= Что сделать 1 =
Выпишите дословно часть отрывка о русском консерватизме, начиная со слов "Русская Idea: Наш" и заканчивая словами "в церковном вопросе.".

= Отрывок текста =
------------------------------------------------------------
Русская Idea: Наш сайт в течение нескольких лет, вместе с большим числом своих авторов, историков и философов, обсуждал тему, которая нам самим казалась и продолжает казаться весьма актуальной – что такое русский не-охранительный, реформаторский консерватизм. Наше внимание было в основном направлено на общественно-политическую жизнь России рубежа XIX – начала ХХ веков. Публикуемая ниже статья постоянного автора нашего проекта Максима Медоварова позволяет посмотреть на различия охранительного и неохранительного консерватизма в церковном вопросе.
От автора: Данная статья, по изначальному замыслу, должна была стать частью небольшой тетралогии очерков о судьбах христианства в четырех знаковых точках: римские катакомбы, византийский исихазм, русское академическое богословие и русская религиозная философия. По не зависящим от автора причинам ранее были опубликованы лишь первые два очерка. Третий очерк представляется вниманию читателей сейчас.
------------------------------------------------------------
= Исходные строки =
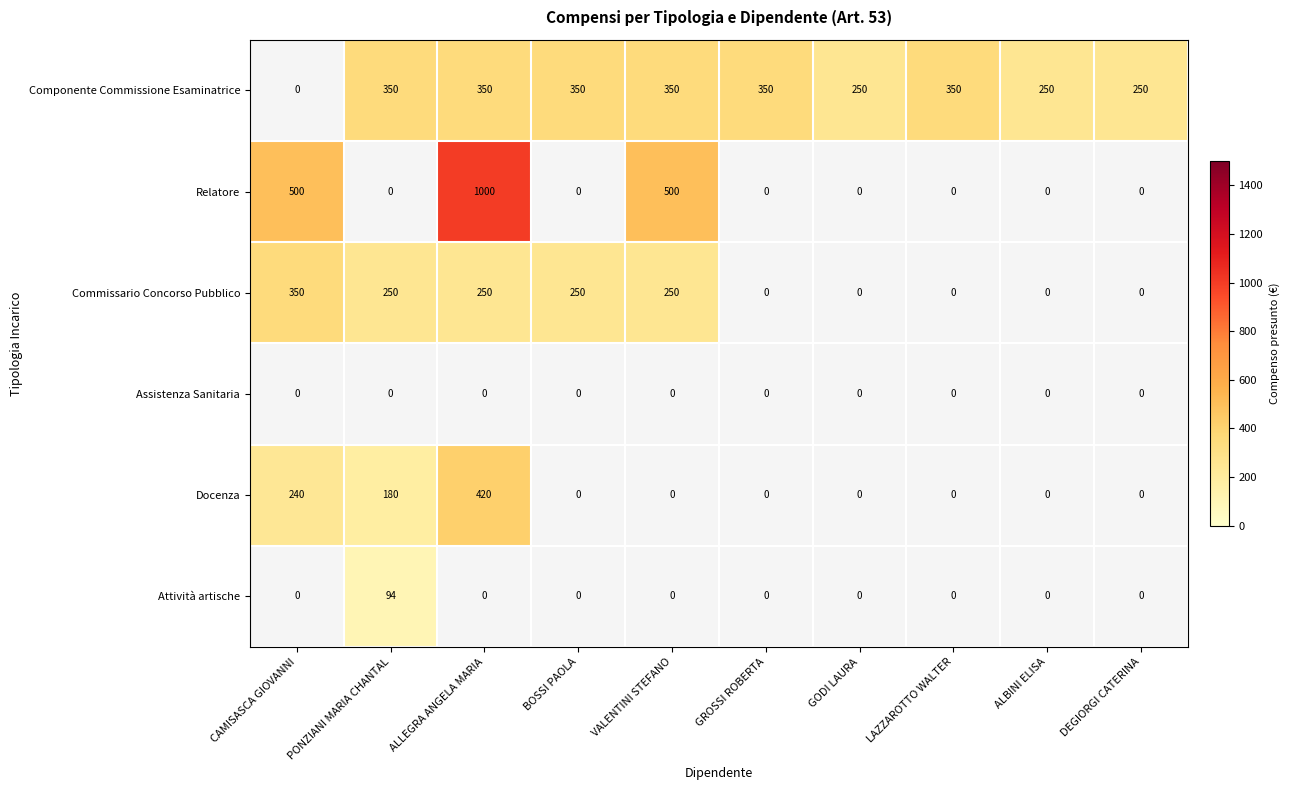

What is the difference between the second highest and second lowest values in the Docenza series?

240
------------------------------------------------------------
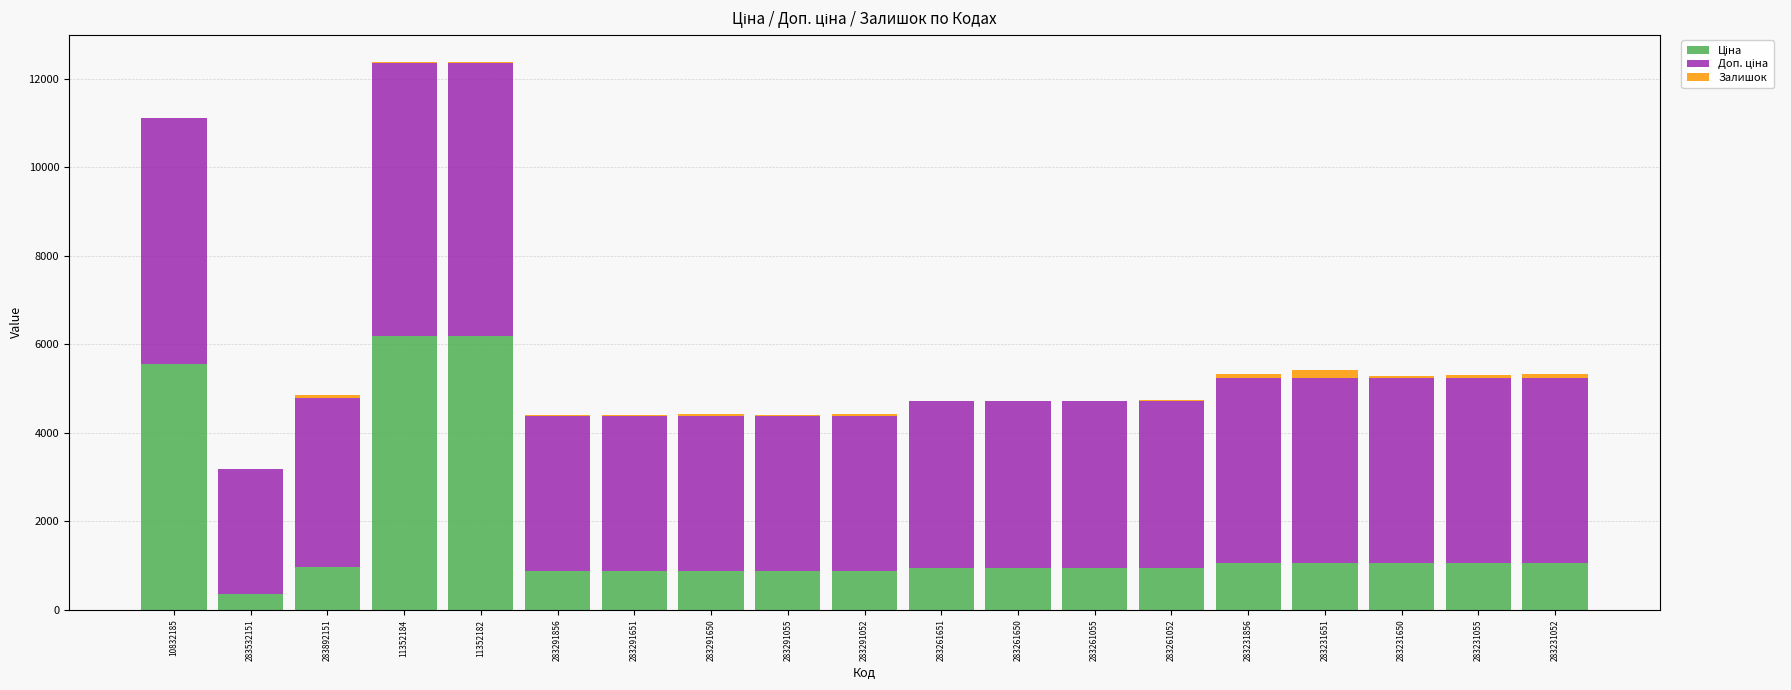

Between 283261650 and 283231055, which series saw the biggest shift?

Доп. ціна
------------------------------------------------------------
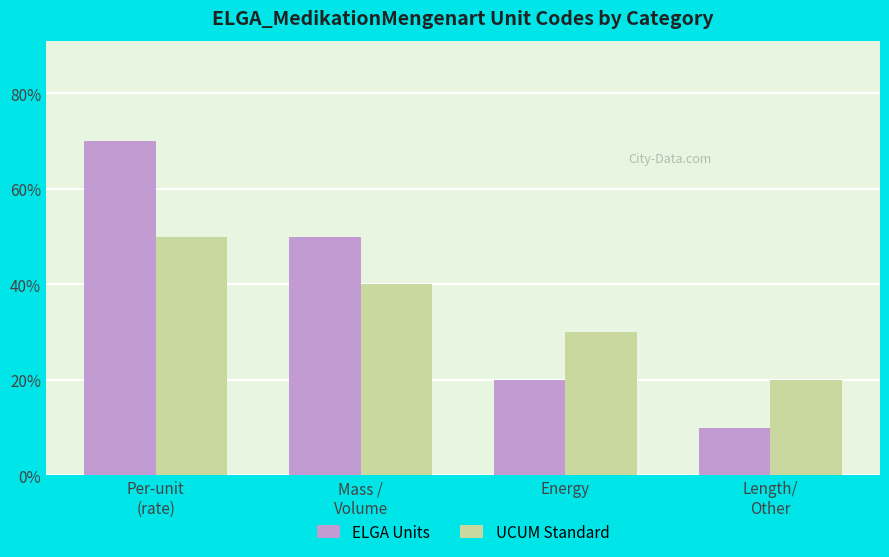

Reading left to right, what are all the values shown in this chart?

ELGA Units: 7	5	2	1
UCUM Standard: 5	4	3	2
------------------------------------------------------------
= Что сделать 2 =
Посчитайте, в скольких строках выше встречается слово "series", с учетом регистра. Напишите только число.

= Ваше решение 1 =
Русская Idea: Наш сайт в течение нескольких лет, вместе с большим числом своих авторов, историков и философов, обсуждал тему, которая нам самим казалась и продолжает казаться весьма актуальной – что такое русский не-охранительный, реформаторский консерватизм. Наше внимание было в основном направлено на общественно-политическую жизнь России рубежа XIX – начала ХХ веков. Публикуемая ниже статья постоянного автора нашего проекта Максима Медоварова позволяет посмотреть на различия охранительного и неохранительного консерватизма в церковном вопросе.

= Ваше решение 2 =
2